All hell broke loose in America, 4 days after the election. With Biden's win in Pennsylvania, he won. All the Trump mobs began to get angry, fighting and attempting to take over government (literally). People were literally shooting each other in the streets of DC and Atlanta, they even stormed the capital, and Trump's supporters attacked people who didn't say the election was stolen. For 2.5 months, the nation was in shock of what happened. 63 declined lawsuits, I mean, wow. Georgia and Wisconsin even did recounts that confirmed his victory and he still insisted it was stolen? Wow. His dick-like behaviour cost them the runoffs in Georgia, and therefore, they lost Senate and lost control of all government, with Democrats gaining a narrow 51-50 majority due to Kamala Harris. They ain't likely to flip it back in 2022, either.

Now, why was it so controversial? Well, because Donald Trump just can't admit that he lost. So when he did, he made fake allegations of voter fraud to hope to flip back the 74 electoral votes (Georgia, NE-02, Arizona, Michigan, Pennsylvania), that he lost in 2016. I will admit Pennsylvania probably should have done recounts, and maybe Michigan, but if you lose a recount, get over it and concede already. All of this caused Trump to get impeached again (2 impeachments? Wow.) and him to nearly be convicted, falling 10 votes below the needed requirement to impeach. And for once, not like Andrew Johnson, Bill Clinton, or even Trump the 1st time, what he did was actually impeachable, and not just some political scam.
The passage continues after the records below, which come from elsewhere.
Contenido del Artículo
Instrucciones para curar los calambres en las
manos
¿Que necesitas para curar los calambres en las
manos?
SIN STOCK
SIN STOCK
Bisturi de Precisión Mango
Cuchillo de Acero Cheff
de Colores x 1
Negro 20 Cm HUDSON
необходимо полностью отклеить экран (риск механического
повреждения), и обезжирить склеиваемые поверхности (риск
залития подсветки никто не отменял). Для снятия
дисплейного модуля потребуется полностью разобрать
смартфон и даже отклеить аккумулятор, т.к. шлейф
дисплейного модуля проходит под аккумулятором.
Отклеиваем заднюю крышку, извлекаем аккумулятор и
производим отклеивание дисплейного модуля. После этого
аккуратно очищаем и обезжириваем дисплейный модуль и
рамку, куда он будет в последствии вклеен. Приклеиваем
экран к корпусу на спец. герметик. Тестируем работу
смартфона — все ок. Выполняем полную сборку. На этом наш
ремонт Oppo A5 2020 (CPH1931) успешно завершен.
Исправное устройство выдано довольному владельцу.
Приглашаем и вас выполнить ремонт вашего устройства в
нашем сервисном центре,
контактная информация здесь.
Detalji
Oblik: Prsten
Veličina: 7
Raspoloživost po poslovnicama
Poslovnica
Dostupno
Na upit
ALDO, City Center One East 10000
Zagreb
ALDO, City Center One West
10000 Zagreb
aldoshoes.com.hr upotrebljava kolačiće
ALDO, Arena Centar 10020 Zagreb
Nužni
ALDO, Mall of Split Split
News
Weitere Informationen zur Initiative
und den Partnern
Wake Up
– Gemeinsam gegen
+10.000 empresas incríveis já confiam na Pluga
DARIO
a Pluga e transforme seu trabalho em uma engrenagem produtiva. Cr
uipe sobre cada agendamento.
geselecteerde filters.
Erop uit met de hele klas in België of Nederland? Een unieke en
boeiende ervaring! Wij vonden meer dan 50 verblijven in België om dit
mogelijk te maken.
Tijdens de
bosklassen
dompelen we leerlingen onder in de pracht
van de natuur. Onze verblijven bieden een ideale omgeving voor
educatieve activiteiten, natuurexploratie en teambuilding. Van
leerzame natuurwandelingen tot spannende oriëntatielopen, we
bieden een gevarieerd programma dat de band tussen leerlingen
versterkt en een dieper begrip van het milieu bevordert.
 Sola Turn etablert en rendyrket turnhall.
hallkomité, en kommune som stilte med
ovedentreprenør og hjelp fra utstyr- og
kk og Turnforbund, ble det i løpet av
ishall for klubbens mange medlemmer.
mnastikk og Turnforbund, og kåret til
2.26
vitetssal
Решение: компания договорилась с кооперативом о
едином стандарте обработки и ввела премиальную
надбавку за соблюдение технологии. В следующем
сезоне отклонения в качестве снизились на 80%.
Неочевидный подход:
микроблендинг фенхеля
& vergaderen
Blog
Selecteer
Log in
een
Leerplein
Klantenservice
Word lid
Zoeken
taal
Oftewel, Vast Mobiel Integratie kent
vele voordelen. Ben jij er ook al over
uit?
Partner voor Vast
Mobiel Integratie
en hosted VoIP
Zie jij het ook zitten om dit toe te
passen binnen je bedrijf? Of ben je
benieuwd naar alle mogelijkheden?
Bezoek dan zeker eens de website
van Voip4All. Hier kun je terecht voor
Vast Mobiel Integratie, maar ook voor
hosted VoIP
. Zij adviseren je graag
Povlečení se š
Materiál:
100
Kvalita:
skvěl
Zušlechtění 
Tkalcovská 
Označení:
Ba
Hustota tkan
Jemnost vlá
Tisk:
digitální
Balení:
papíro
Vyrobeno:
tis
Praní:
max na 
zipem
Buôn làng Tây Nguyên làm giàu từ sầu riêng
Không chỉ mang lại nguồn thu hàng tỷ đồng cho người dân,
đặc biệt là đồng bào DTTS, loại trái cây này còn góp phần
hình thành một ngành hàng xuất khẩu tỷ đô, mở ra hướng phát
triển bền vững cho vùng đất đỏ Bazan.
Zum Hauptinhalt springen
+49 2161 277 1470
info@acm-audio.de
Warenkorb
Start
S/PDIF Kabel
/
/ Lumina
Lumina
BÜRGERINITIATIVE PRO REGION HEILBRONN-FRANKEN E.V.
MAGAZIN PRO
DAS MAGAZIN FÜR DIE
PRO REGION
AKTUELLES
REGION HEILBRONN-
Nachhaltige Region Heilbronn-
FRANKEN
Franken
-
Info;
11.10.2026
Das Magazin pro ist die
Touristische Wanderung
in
Joe Biden was sworn in at noon on January 20, 2021. [4] Trump did not attend, because he still refused to concede and insist that there was no 46th president. He pardoned 2 criminals on January 19. After the riot at the Capital, he was impeached with a 232-197, which was nearly what he got the first time. But while he was acquitted, it was 57-43, unlike last time, which was 52-48 and 53-47, in the other direction. He also called the secretary of state of Georgia four days before, though it was to no use. The Arizona Senate agreed, in March 2021, to recount ballots they denied to do in November 2020.

Effect on the Senatorial runoffs in Georgia

As neither senator in the initial race recieved over 50%, despite Perdue being so close, a runoff was held on January 5, 2021, for control of the Senate. As we know, Donald Trump was clearly a baby and refused to concede, causing many people in many states to run away from the Republicans. This, plus Trump supporters staying home over a rigged election and fears of another one, allowed Democrats to win both Georgia runoffs, and, by doing so, give them a trifecta, all because of Trump's stupidity. When Kamala Harris was sworn in, the Senate's 50-50 tie technically became a 51-50 majority, and now the Republicans faded out of existence, at least for the 117th Congress.

The lesson is, don't be a baby like Trump and learn to concede. You'll make everyone happier, including your own political party.